4. Con mucho, la grúa más ingeniosa y poderosa descubierta es la evolución darwiniana mediante la selección natural. Darwin y sus sucesores han demostrado cómo las criaturas vivientes, con su espectacular improbabilidad estadística y su apariencia de diseño, han evolucionado desde unos inicios simples mediante lentas y graduales etapas. Ahora podemos decir con seguridad que la ilusión del diseño en las criaturas vivientes es simplemente eso, una ilusión.

5. Todavía no tenemos una grúa equivalente para la física. La teoría de un cierto tipo de Multiuniverso podría, en principio, hacer por la física el mismo trabajo explicativo que el darwinismo hizo por la biología. Este tipo de explicación es en apariencia menos satisfactoria que la versión biológica del darwinismo, porque requiere mayores cantidades de suerte. Pero el principio antrópico nos faculta a postular mucha más suerte que con la que se siente confortable nuestra limitada intuición humana.

6. No deberíamos perder la esperanza de que apareciera una grúa mejor en la física, algo tan poderoso como es el darwinismo para la biología. Pero incluso en ausencia de una grúa casi totalmente satisfactoria similar a la biológica, las relativamente débiles grúas de que disponemos en el presente son, cuando se conjugan con el principio antrópico, autoevidentemente mejores que la autoderrotada hipótesis del gancho celestial de un diseñador inteligente.

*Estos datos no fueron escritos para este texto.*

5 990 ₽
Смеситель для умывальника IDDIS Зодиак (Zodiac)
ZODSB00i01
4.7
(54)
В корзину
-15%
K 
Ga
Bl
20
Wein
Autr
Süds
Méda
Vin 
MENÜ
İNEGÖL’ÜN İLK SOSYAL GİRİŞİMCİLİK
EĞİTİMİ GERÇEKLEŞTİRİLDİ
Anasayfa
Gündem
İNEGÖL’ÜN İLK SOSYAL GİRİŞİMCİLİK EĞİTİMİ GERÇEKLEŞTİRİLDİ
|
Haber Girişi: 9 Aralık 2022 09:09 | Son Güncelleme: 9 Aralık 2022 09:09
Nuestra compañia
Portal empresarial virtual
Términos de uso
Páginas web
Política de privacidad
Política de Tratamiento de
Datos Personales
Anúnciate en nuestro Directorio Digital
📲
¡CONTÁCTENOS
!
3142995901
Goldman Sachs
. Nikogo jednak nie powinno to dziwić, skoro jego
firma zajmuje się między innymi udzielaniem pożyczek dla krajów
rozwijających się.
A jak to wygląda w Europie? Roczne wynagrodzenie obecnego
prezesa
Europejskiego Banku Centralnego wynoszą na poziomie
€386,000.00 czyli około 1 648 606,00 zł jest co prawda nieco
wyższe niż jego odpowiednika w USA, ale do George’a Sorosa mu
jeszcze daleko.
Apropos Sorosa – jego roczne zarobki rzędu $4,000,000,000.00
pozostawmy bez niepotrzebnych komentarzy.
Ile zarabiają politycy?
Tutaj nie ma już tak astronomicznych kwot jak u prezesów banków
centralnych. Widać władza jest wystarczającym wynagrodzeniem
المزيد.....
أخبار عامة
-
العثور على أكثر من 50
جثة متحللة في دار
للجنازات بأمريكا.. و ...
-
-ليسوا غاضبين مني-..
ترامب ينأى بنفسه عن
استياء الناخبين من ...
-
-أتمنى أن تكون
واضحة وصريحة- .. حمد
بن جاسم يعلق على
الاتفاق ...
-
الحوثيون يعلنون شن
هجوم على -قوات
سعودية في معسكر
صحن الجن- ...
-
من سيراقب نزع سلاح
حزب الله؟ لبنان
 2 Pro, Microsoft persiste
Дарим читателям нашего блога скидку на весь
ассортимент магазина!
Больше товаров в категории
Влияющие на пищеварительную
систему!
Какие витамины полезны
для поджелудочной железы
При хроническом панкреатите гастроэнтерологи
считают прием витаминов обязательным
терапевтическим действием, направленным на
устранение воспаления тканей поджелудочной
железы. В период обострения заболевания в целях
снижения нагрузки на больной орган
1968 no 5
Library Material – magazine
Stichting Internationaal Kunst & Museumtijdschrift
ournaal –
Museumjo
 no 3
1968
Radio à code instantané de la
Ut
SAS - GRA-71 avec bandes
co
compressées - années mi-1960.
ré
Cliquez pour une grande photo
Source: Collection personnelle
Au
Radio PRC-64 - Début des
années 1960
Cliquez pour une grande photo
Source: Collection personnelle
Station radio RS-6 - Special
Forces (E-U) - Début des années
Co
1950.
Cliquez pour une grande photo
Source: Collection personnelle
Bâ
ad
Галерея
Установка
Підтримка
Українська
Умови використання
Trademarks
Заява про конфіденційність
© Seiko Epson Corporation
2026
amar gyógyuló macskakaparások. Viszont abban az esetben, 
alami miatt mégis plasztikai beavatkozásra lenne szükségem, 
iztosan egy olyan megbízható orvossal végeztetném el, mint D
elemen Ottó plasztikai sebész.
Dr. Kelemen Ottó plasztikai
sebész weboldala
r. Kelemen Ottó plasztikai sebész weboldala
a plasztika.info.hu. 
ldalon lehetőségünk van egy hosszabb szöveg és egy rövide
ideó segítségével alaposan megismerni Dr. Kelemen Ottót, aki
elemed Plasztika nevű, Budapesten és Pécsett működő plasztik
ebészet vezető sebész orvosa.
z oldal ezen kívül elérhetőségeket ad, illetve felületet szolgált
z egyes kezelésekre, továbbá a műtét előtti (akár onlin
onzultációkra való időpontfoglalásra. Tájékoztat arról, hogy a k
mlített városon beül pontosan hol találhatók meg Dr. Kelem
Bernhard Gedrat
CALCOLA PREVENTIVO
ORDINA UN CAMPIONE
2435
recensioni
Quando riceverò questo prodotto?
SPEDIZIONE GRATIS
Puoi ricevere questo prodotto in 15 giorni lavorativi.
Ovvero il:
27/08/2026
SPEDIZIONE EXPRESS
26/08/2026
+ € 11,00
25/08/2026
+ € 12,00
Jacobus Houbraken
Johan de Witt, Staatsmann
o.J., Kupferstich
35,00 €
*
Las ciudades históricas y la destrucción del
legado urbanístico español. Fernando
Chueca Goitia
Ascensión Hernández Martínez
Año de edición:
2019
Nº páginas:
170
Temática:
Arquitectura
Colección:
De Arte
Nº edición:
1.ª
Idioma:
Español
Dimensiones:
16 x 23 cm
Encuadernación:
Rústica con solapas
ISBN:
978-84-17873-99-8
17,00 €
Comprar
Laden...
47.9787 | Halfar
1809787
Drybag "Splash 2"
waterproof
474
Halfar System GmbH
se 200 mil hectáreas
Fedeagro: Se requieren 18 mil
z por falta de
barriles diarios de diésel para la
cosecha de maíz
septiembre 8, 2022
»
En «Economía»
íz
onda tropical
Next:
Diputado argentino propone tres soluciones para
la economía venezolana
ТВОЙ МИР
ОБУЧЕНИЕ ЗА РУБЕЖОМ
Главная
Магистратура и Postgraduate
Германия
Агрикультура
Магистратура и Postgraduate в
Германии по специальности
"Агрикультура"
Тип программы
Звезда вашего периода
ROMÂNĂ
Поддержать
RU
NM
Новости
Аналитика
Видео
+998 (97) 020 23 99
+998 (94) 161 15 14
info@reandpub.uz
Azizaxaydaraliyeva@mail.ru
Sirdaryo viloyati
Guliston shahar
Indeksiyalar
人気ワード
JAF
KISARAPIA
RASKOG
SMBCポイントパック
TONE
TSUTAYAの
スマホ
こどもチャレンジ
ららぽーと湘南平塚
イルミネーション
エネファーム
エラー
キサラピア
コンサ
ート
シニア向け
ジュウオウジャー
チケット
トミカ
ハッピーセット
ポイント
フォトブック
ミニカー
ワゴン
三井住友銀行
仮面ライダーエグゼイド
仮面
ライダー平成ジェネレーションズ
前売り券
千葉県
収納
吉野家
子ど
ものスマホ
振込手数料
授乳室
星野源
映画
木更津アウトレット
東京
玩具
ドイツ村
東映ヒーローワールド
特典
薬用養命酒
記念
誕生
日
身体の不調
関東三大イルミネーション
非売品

Si se acepta el argumento de este capítulo, la premisa objetiva de la religión —la Hipótesis de Dios— es insostenible. Es casi seguro que Dios no existe. Con mucho, esta es la conclusión principal del libro. Ahora siguen diversas cuestiones. Incluso si aceptamos que Dios no existe, ¿no sigue siendo útil la religión? ¿No consuela? ¿No motiva a la gente a ser buena? Si no fuera por la religión, ¿cómo sabríamos lo que es bueno? En cualquier caso, ¿por qué ser tan hostiles? ¿Por qué, si es falsa, todas las culturas del mundo tienen una religión? Verdadera o falsa, la religión es omnipresente y, por lo tanto, ¿de dónde proviene? Es a esta cuestión a la que volveremos a continuación.